Following some trouble getting the Google Crawler to parse our AngularJS site, we're using Prerender to serve a crawler-friendly version of our pages.
This has worked well - except Webmaster Tools indicates that our site speed has worsened considerably, due to Prerender's latency. We're concerned this will impact ranking.
So two questions:
Does Google use the Prerender pages in measuring site speed - or the (true) Javascript-enabled version of our site? We suspect it's the former.
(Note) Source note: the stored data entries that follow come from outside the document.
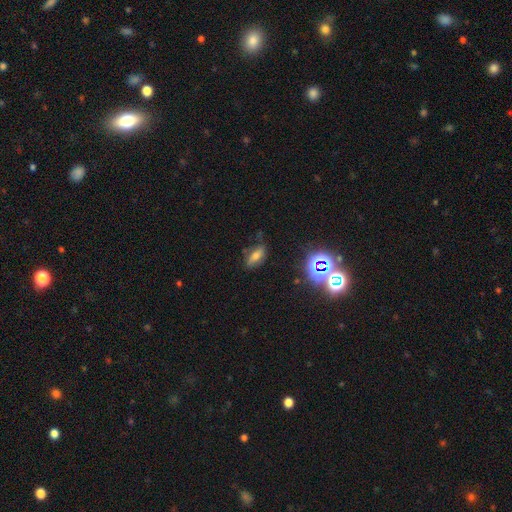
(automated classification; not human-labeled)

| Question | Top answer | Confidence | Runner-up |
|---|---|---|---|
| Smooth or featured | smooth | 59% | star or artifact (21%) |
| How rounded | in between | 79% | cigar-shaped (15%) |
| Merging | none | 65% | minor disturbance (24%) |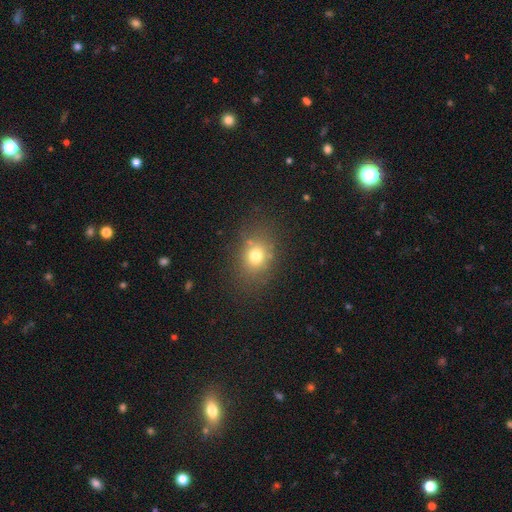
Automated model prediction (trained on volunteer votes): Overall: smooth (73%). How rounded: round (52%; in between 47%). Merging: none (79%).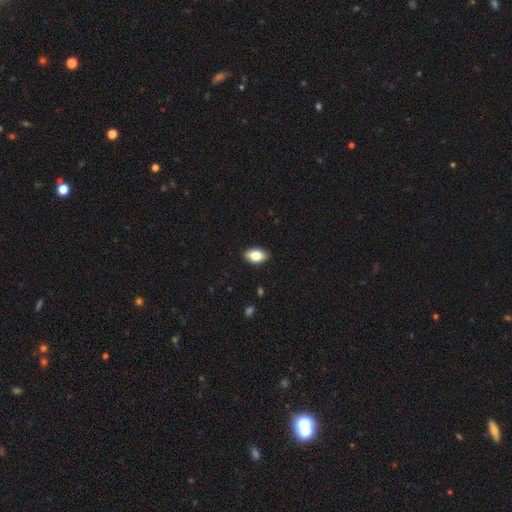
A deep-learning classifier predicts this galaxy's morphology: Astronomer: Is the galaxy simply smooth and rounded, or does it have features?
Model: smooth — 79%.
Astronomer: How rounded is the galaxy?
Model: in between — 90%.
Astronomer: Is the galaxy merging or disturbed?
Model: none — 89%.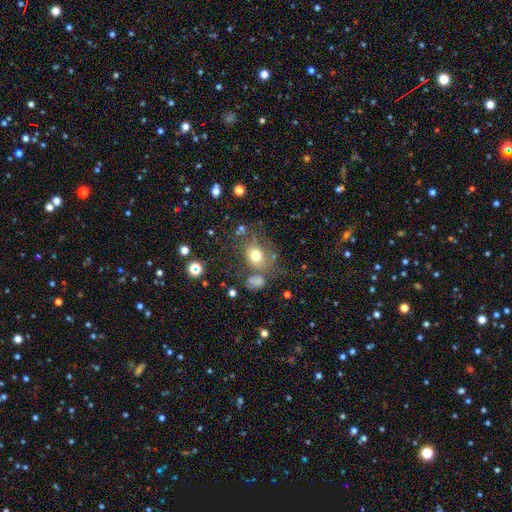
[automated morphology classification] Q: Smooth or featured?
A: smooth (70%); runner-up: featured or disk (16%)
Q: How rounded?
A: round (53%); runner-up: in between (46%)
Q: Merging?
A: none (55%); runner-up: minor disturbance (18%)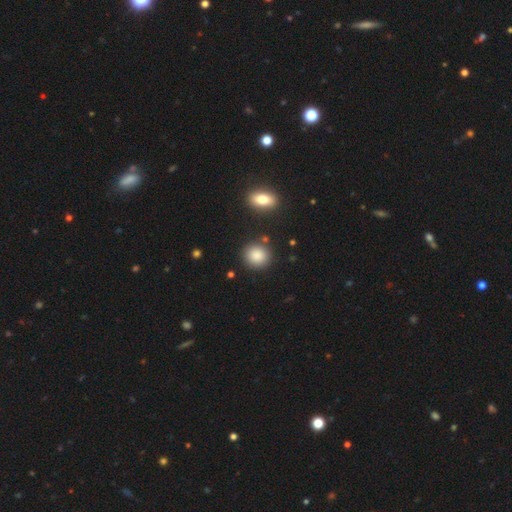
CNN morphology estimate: Smooth or featured? smooth (87%)
How rounded? round (84%)
Merging? none (85%)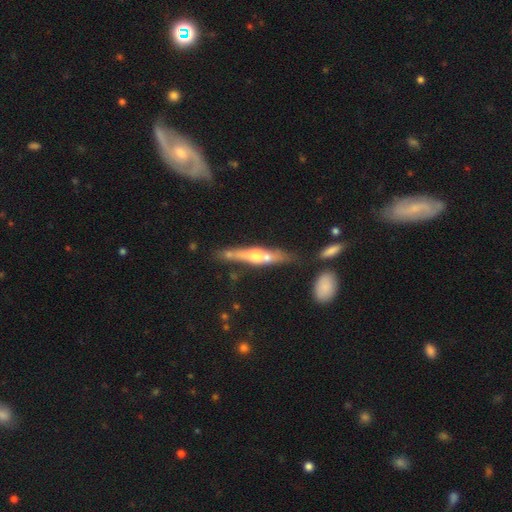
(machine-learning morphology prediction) This appears to be a featured or disk galaxy (60%) viewed edge-on (90%) with a rounded central bulge (86%). Merging: none (64%).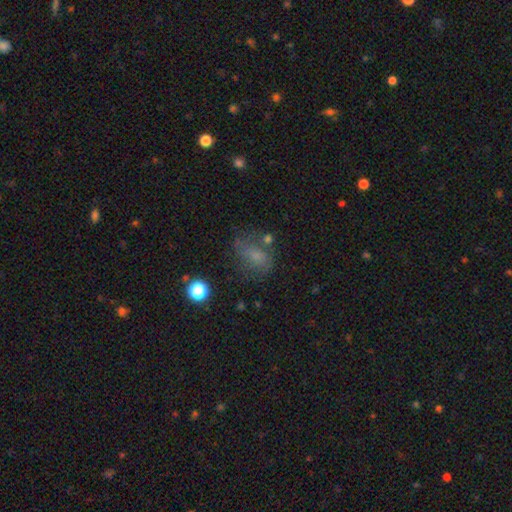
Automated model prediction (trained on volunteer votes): smooth_or_featured: smooth (p=0.61) [alt: featured or disk p=0.21]
how_rounded: in between (p=0.72) [alt: round p=0.25]
merging: none (p=0.53) [alt: minor disturbance p=0.23]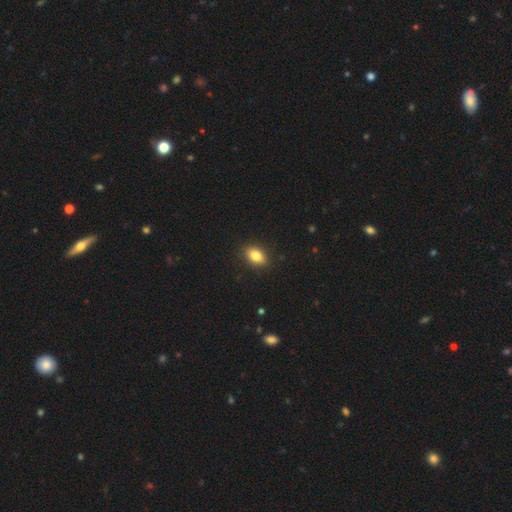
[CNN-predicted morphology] smooth-or-featured: smooth: 83% | star or artifact: 9% | featured or disk: 9%
  how-rounded: in between: 84% | round: 13% | cigar-shaped: 3%
  merging: none: 89% | minor disturbance: 8% | major disturbance: 2% | merger: 1%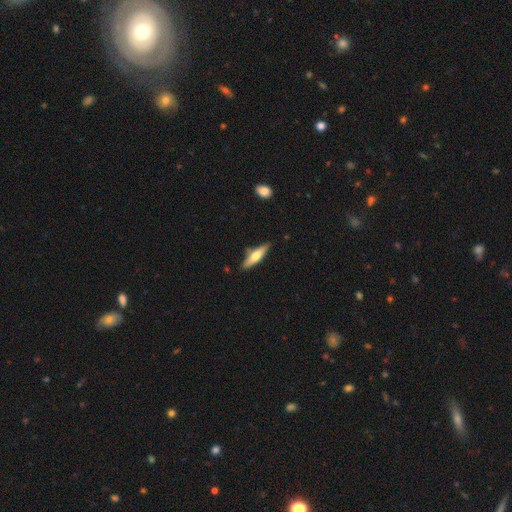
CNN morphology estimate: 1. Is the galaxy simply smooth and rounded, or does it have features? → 52% smooth, 43% featured or disk, 5% star or artifact.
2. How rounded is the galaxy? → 69% cigar-shaped, 29% in between, 2% round.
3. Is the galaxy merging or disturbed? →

One possible solution is to cache the Prerendered pages. However these cached pages may not perfectly match what the user sees, due to the time delay between the page being put into cache and returned to the crawler - e.g. we may add additional products to the page and the title/metatags reflect the number of products available at any one time. Are these small differences to title, meta descriptions and page content sufficient to risk a cloaking penalty? If so, what is the alternative to caching?
Many thanks for any help.
When it comes to crawl speed, Google uses the Prerender page response time. This is why it's important to cache your pages so that the Prerender server doesn't have to load the page in the browser each time. Returning cached pages will make Googlebot crawl your site very fast.
As long as you are using the ?_escaped_fragment_=
protocol and not matching on the Googlebot user agent, you won't be penalized for cloaking even if the pages differ in the ways you mentioned. Just don't match on the Googlebot user agent and don't try to pad your Prerender pages with keywords and you'll be fine.